Proviamo a rifugiarci in una terapia mesmerica degna di un racconto di Allan Poe, una sorta di stasi catatonica dove una non vita senza tempo si sostituisce alla realtà. Dimentichi di cosa succede al povero Ernest Valdemar, che anziché risvegliarsi dallo stato comatoso, cadrà a pezzi decomponendosi all'istante in "una massa quasi liquida d'una schifosa, ributtante putredine".

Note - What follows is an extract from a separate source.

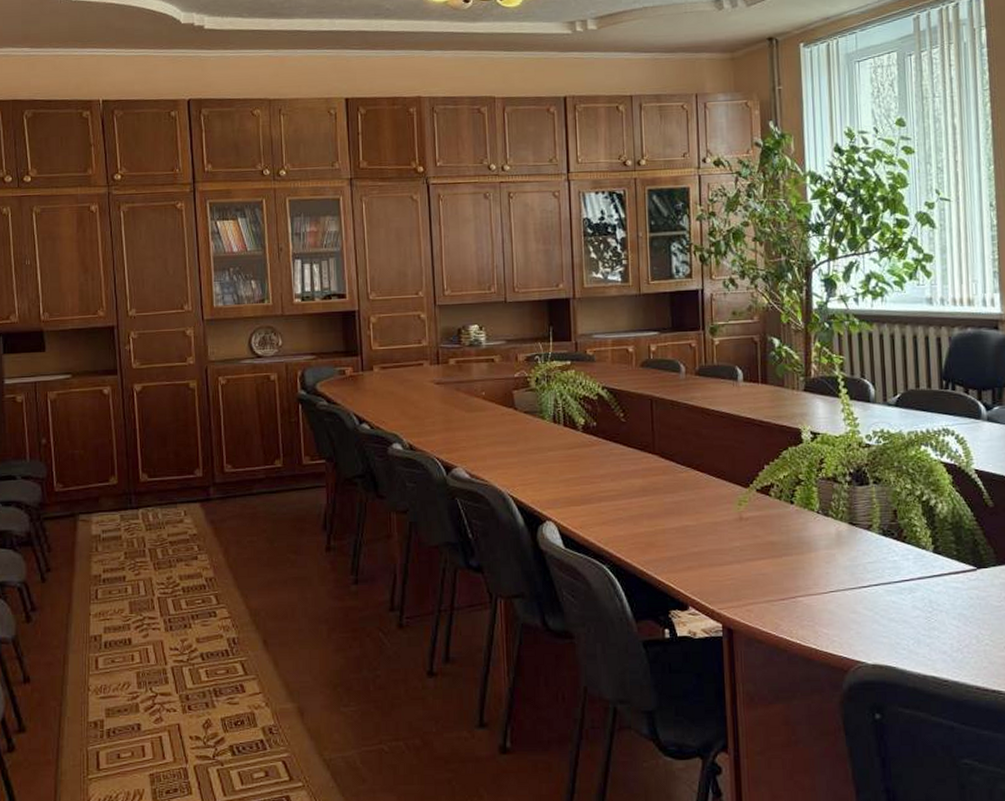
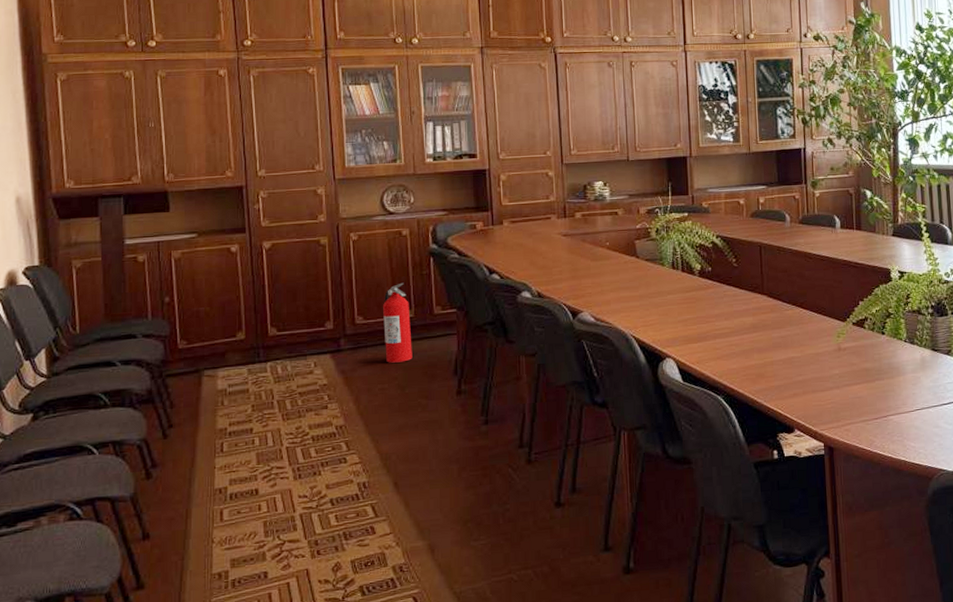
fire extinguisher: none [252,430,281,515] -> present [383,282,412,363]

E così oggi più che i pozzi in fiamme ci troviamo a scrutare dentro i negozi, sempre più vuoti, come le strade improvvisamente più scorrevoli del deserto frustato dal vento. i nostri Scud si chiamano recessione e stagnazione, e non ci sono Patriot che tengano. E la paura continuerà in futuro, e nella nostra normalità cercheremo di non pensarci, salendo sui treni, sulle metro, entrando nei luoghi pubblici dove potrebbe sempre colpire qualche terrorista più o meno isolato e per questo sempre più vuoti. Una paura che non finira mai, almeno fintanto che lontano, ma così vicino, qualcuno continuerà a morire a causa di una guerra voluta da chi, in nome di Dio (le armi USA hanno tutte nomi biblici, a cominciare dai carri armati "Abram"), vuole imporre la sua libertà a chi in fondo non l'ha mai chiesta.
Ne "Il fantasma della libertà" di Louis Bunuel, in una trasposizione di un celebre quadro di Goya, si vedono gli spagnoli fucilati da Napoleone morire al grido di "abbasso la libertà". Non erano pazzi: Napoleone diceva che portava la libertà, ma essi non volevano una libertà non loro, imposta con le armi.
E l'urlo disperato del Papa, mai tanto impotente di fronte a chi si sente il portatore di verità, ricorda quello che frate Guglielmo da Baskerville, nel romanzo di Eco, dice ad Asdo «L'Anticristo può nascere dalla stessa pietà, dall'eccessivo amor di Dio o della verità come l'eretico nasce dal santo e l'indemoniato dal veggente. Temi, Adso, i profeti e coloro disposti a morire per la verità, chè di solito fan morire moltissimi con loro, spesso prima di loro, talvolta al posto loro».